89:26,27   Davut RAB’bi Babası, Tanrısı ve sığınacağı Kaya olarak kabullenecekti. Tanrı bunun karşılığında O’nu ilk doğan, yeryüzündeki kralların en yücesi yapacaktı. Buradaki “ilk oğlum” ifadesi, bazen Meryem’in ilk Oğlu (Luk.7) anlamına gelebilir. Ama bu Davut için geçerli olamazdı, çünkü o Yesse’nin son doğan oğluydu. Burada “ilk” sözcüğü, ayetin devamında açıklanan, “Dünyadaki kralların en yücesi” olarak ilk onura sahip olma anlamındadır. Aynı şekilde Pavlus, Rab İsa’dan “bütün yaradılışın ilk doğanı” (Kol.1:15) olarak söz ettiğinde bu anlamı belirtiyordu. Bu ayetin anlamı, İsa’nın ilk yaratılan varlık olduğu değildir; bazı tarikatlar bu öğretişi benimser, ama bu ayetin anlamı, Rab İsa’nın bütün yaratılışın üstünde olduğudur.
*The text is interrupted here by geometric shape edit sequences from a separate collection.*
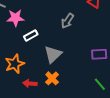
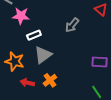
gray triangle: (53, 54) -> (43, 55), moved
orange star: (15, 64) -> (15, 61), turned 30

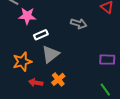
gray arrow: (72, 25) -> (79, 24), turned -112
orange star: (15, 61) -> (22, 62), turned -30

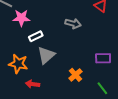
orange star: (22, 62) -> (18, 64), turned 30
orange cross: (58, 79) -> (75, 75), moved

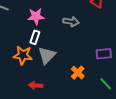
pink star: (21, 18) -> (36, 16), moved
white rectangle: (36, 36) -> (35, 37), turned -40
orange star: (18, 64) -> (23, 55), moved

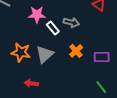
white rectangle: (35, 37) -> (53, 28), moved, turned -64
orange cross: (78, 73) -> (76, 51), moved

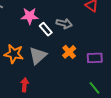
red arrow: (31, 83) -> (25, 85), turned 88

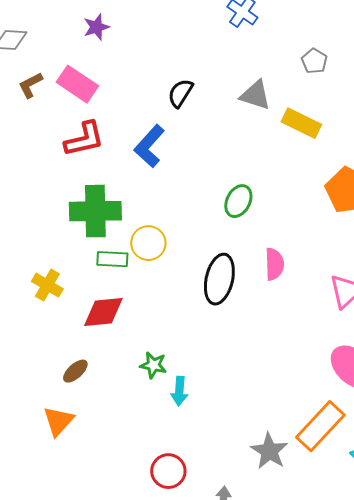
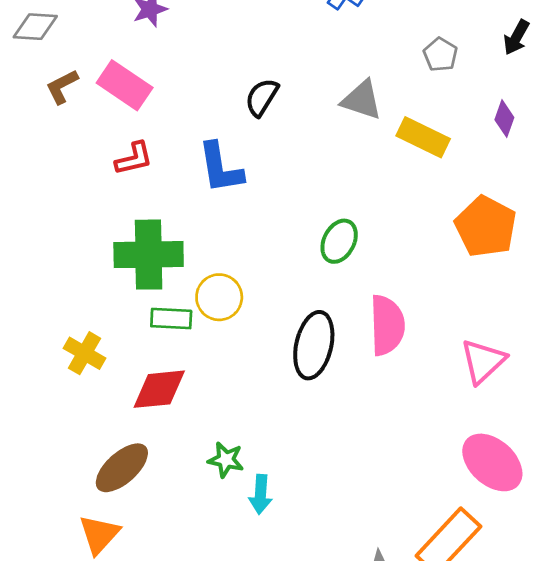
red L-shape: (84, 139) -> (134, 159), size x0.7
blue L-shape: (149, 146) -> (220, 168), turned -51
pink semicircle: (274, 264) -> (387, 325), size x1.4
brown ellipse: (75, 371) -> (122, 468), size x1.6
89:28,29   Tanrı’nın Davut’a duyduğu sevgiyi hiçbir şey asla değiştiremeyecektir. Yine aynı şekilde, hiçbir şey onunla yaptığı antlaşmayı etkileyemeyecektir. Davut’un tahtı daima var olacak ve hanedanı sonsuza kadar sürecektir.

89:30-32   Antlaşma, Davut’un oğulları günah işlediklerinde onların ceza görmesine engel olmayacaktı. Yasayı bozdukları zaman adalet yerine gelecekti. Tarihsel açıdan gerçekleşenler de bunlardı. Davut’un soyları RAB’be karşı sadakatsizlik ettiler ve O, onları sopayla ve Babil’deki sürgünlerinde dayakla azarladı.

89:33   Yine de antlaşma bozulmadı; krallığın ışığı her ne kadar bir süre için karartıldıysa ve Yeruşalim’de egemenlik süren kralın bulunmadığı dönemler yaşandıysa da, Tanrı yine de kraliyet tohumunu mucizevi biçimde koruyordu. Krallığını kendi zamanında yeniden kuracaktı.

89:34-37   Mümkün olan en güçlü ifadeyle, Tanrı antlaşmasının bozulmayacağını ve Davut’a verdiği vaadi tutmaktaki kararlılığını tekrarlar. Davut’un soyu sonsuza kadar sürecek, onun tahtı gökteki güneş ve ay gibi sonsuza kadar kalacaktır.

89:38,39   Koşullara dışarıdan bakıldığında, Tanrı’nın Davut’la yaptığı antlaşmayı unutmuş olduğu düşünülebilir. Babilliler Yahuda’yı kuşatmış ve halkı sürgüne götürmüşlerdi. O günden bu güne kadar, Davut’un tahtına kimse oturmamıştı. Ama Tanrı antlaşmasını unutmamıştı. Yaklaşık iki bin yıl önce Davut’un şehrinde doğan Rab İsa, Yusuf’un evlat edinilmiş oğlu gibiydi. Yusuf, Yahuda krallarının soyundan geldiğinden, İsa onun aracılığıyla Davut’un tahtıyla ilgili yasal hakkını miras aldı (Mat.1). İsa Meryem’in gerçek oğluydu. Meryem Natan aracılığıyla Davut’un soyundan geldiğinden, Rabbimiz de Davut’un soyundandır (Luk.3:23-38). Böylece antlaşma, Rab İsa Mesih’le yerine gelir. Davut’un tahtı O’nun aracılığıyla sonsuza kadar sürer. O, sonsuz bir yaşamın gücünde yaşadığından, tahtta Davut’un soyundan oturacak bir kişi daima bulunacaktır. Bir gün, belki de çok yakında, Davut’un tahtındaki haklı yerini almak için yeryüzüne geri dönecek ve Davut’un en büyük Oğlu olarak egemenlik sürecektir.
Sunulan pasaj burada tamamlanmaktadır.